■ STATED TASK:
Copy out the lines of the entries below between the line holding "genus: Lamprotornis" and the line holding "common name: Spreading fanpetals", inclusive, leaving each one unchanged.
..............................
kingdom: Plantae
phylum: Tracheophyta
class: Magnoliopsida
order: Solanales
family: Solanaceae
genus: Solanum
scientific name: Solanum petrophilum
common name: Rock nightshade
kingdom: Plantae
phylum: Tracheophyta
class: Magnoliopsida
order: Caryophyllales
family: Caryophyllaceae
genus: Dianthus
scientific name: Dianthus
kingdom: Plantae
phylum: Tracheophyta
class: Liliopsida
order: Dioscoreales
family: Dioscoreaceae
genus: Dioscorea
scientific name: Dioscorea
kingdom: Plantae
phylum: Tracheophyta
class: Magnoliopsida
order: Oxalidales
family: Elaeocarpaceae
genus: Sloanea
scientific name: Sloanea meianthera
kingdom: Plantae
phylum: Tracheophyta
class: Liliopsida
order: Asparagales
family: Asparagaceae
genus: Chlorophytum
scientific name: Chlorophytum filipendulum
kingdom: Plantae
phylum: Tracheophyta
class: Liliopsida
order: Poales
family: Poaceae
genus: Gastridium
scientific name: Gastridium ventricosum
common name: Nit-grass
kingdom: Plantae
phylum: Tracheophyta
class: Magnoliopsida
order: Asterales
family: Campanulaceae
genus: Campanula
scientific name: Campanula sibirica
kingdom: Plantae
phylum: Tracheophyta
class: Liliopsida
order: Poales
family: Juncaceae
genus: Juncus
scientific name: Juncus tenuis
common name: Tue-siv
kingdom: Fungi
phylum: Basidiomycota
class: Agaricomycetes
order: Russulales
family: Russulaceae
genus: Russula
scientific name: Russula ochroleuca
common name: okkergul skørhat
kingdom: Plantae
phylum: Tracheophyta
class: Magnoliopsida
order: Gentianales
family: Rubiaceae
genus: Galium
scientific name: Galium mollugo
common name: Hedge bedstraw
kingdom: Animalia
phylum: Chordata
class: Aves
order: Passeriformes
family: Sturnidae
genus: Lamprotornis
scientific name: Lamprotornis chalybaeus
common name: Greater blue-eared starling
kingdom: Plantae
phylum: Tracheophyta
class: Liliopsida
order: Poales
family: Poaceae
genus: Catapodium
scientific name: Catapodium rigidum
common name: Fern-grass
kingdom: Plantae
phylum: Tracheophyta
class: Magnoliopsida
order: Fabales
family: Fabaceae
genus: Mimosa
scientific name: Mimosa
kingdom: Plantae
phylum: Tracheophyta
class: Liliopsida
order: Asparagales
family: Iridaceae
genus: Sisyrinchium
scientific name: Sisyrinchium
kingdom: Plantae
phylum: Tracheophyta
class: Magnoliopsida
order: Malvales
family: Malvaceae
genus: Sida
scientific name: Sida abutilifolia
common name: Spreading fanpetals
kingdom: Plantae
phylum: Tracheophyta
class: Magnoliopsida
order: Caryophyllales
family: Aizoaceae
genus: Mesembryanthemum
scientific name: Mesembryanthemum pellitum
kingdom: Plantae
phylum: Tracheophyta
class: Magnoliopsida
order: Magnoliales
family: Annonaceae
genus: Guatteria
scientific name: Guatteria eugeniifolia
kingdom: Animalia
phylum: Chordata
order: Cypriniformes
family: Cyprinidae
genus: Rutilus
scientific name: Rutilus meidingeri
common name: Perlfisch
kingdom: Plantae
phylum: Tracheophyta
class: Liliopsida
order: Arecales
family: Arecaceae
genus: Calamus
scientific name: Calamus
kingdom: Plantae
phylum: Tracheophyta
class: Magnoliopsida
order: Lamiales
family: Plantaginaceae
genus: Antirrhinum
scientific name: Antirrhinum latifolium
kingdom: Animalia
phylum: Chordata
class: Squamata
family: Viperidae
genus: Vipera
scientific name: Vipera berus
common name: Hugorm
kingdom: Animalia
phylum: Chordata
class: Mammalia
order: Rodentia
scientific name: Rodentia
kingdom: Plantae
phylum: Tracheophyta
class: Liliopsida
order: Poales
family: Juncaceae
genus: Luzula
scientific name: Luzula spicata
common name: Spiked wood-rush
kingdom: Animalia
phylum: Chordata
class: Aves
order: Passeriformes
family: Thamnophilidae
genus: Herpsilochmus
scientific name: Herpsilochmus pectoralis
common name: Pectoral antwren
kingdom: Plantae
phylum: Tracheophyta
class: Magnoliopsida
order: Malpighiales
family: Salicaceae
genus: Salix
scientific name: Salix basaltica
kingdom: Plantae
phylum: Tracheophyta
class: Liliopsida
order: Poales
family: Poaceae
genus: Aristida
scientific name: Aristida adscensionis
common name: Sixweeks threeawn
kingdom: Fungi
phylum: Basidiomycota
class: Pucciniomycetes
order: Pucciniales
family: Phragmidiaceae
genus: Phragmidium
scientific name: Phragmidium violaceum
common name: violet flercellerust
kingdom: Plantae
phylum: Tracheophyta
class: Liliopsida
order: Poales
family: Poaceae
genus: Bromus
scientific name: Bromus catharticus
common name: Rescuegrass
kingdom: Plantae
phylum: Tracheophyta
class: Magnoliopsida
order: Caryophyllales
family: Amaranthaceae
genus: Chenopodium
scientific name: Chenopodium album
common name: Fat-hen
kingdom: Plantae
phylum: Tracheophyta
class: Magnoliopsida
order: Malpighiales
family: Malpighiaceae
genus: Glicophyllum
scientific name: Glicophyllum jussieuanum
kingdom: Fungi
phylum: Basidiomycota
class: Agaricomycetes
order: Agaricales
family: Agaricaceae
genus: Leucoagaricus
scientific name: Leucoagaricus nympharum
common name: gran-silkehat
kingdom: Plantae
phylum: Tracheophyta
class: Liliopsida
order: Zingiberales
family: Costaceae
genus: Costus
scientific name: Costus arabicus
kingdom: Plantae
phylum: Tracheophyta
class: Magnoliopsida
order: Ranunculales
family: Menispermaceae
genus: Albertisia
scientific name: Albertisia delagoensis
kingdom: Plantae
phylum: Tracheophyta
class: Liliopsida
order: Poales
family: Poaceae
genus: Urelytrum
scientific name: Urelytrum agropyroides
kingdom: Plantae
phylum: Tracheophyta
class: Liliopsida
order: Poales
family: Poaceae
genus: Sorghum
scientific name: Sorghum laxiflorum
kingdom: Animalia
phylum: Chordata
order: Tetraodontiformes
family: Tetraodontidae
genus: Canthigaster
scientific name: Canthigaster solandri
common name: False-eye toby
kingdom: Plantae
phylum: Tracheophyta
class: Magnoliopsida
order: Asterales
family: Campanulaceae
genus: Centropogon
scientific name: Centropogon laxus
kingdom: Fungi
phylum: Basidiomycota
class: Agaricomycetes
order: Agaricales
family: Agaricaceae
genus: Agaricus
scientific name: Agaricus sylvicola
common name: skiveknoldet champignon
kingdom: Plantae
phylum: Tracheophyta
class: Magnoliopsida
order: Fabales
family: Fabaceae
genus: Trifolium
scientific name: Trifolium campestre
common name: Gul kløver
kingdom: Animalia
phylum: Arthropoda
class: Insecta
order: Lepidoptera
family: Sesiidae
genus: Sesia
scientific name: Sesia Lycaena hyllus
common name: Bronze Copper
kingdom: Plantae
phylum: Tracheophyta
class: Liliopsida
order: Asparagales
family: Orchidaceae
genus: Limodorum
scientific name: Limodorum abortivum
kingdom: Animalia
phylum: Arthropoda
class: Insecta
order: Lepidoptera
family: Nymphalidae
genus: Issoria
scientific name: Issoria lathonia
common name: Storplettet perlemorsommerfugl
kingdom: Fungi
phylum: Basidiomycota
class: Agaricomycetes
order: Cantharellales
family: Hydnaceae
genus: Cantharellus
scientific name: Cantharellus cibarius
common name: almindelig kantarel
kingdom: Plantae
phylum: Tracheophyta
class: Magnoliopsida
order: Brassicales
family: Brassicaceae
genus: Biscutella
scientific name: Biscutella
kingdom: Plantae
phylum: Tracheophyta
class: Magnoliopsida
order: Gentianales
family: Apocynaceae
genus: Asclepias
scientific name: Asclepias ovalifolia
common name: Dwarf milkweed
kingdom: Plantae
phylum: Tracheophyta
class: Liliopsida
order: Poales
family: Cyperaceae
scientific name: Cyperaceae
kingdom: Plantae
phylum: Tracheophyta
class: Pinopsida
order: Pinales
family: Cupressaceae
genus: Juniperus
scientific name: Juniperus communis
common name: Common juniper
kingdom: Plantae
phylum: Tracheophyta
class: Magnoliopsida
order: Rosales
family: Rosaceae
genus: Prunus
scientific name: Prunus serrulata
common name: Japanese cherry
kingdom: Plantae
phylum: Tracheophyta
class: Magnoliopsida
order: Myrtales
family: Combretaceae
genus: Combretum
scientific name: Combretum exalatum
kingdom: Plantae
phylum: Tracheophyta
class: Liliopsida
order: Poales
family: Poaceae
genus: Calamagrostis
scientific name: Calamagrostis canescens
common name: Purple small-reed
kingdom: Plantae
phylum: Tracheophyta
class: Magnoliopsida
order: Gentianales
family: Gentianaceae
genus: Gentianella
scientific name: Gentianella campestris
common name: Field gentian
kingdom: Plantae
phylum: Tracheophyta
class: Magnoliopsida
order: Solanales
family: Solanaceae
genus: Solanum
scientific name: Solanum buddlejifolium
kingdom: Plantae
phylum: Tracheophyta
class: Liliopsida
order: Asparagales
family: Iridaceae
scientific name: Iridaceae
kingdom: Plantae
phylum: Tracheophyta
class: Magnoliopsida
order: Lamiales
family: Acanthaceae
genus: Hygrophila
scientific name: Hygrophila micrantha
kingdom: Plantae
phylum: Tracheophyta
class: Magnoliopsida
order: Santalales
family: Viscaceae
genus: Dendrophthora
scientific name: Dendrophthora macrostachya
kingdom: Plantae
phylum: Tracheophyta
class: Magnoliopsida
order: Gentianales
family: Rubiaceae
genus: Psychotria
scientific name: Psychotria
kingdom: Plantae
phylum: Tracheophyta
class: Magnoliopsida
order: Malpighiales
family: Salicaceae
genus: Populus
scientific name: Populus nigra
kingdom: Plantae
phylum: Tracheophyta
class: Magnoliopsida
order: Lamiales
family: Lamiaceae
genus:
..............................
■ CORRECT RESPONSE:
genus: Lamprotornis
scientific name: Lamprotornis chalybaeus
common name: Greater blue-eared starling
kingdom: Plantae
phylum: Tracheophyta
class: Liliopsida
order: Poales
family: Poaceae
genus: Catapodium
scientific name: Catapodium rigidum
common name: Fern-grass
kingdom: Plantae
phylum: Tracheophyta
class: Magnoliopsida
order: Fabales
family: Fabaceae
genus: Mimosa
scientific name: Mimosa
kingdom: Plantae
phylum: Tracheophyta
class: Liliopsida
order: Asparagales
family: Iridaceae
genus: Sisyrinchium
scientific name: Sisyrinchium
kingdom: Plantae
phylum: Tracheophyta
class: Magnoliopsida
order: Malvales
family: Malvaceae
genus: Sida
scientific name: Sida abutilifolia
common name: Spreading fanpetals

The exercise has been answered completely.